After the home plate umpire initially declared the failed suicide squeeze attempt to be a foul ball, Walsh jogged out of the dugout to argue the call. The two umpires then conversed for several minutes before overturning the initial ruling and sending Vance to first base on catcher’s interference by Yale backstop Eric Rasmussen.

The real twist, however, came when the umpires also rewarded Brown with a trip to the plate from third—technically, a violation of the rules.

But was it? I checked in with Tyson Hubbard of the Ivy League office after initial online research suggested that since the squeeze was on, Brown may have had every right to jog home. And Tyson pointed me in the direction of Rule 8, Section 2 of the NCAA Baseball Rules:
Rule 8, Section 2 Batter Becomes Base Runner (Pg. 80)

e. If any defensive player interferes with the batter's swing or prevents the individual from striking at a pitched ball;

A.R, -- Catcher's interference on a batter should be called only on the batter's actual swing to hit the pitch. If a batter, during preliminary loosening-up swings, hits the catcher or the catcher's mitt during the backswing, the umpire should immediately call time and not interference. The pitch or swing should not be allowed since the batter's concentration or rhythm could be affected.

(1) If a play follows the interference, the offensive team may elect to ignore the interference and accept the play. However, if the batter reaches first base and all other runners advance at least one base, the interference is ignored.

(2) Any runner attempting to advance on a catcher's interference with the batter's swing shall be awarded the base the runner is attempting to reach.

If a runner is not attempting to advance on the catcher's interference, the individual is not entitled to the next base, if not forced to advance because of the batter being awarded first base.

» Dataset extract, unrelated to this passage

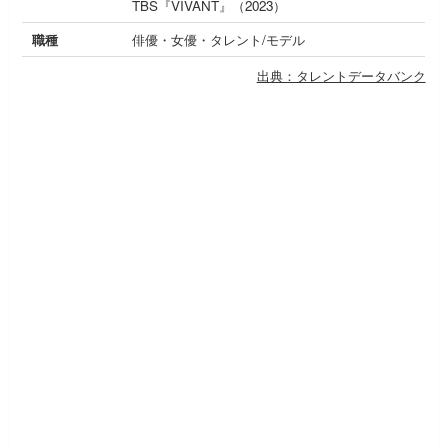
TBS『VIVANT』（2023）
職種
俳優・女優・タレント/モデル
出典：タレントデータバンク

So if Stuper had anything to rage about, it probably wasn't the final result. Maybe it's that they didn't get it right the first time. Or maybe it's simply that he's seen Joe Walsh do this to him before:
Monday, April 19, 1999
In the last lesson of a four-game clinic against Yale yesterday, Harvard Coach Joe Walsh did a very characteristic thing.
Senior righthander Donny Jamieson had just made his only serious jam of the afternoon a lot less sticky, starting a rare bases-loaded, 1-2-3 double play in the fifth by cleanly fielding Mike Kahney's come-backer to the mound and firing home for the lead runner. Senior catcher Jason Keck then turned and gunned Kahney out at first to preserve a 4-4 tie and leave runners at second and third with two outs.

Or so we all thought.

Pointing out that Kahney had, in fact, been called out for interfering with first baseman Erik Binkowski in the basepath, Walsh casually strolled out to home plate and correctly reminded umpire Rick Milner that runners may not advance on an interference call. Second and third quickly became first and second.

Though Jamieson made it a moot point by striking out shortstop Steve Dankof on a slider down and away to end the inning, it was a move symbolic of what Harvard did right all weekend--sweating the details.

In and of itself, Jamieson's double play was intelligent--it prevented the go-ahead run from scoring and got two outs for the price of one--but Walsh's spin made it that much better.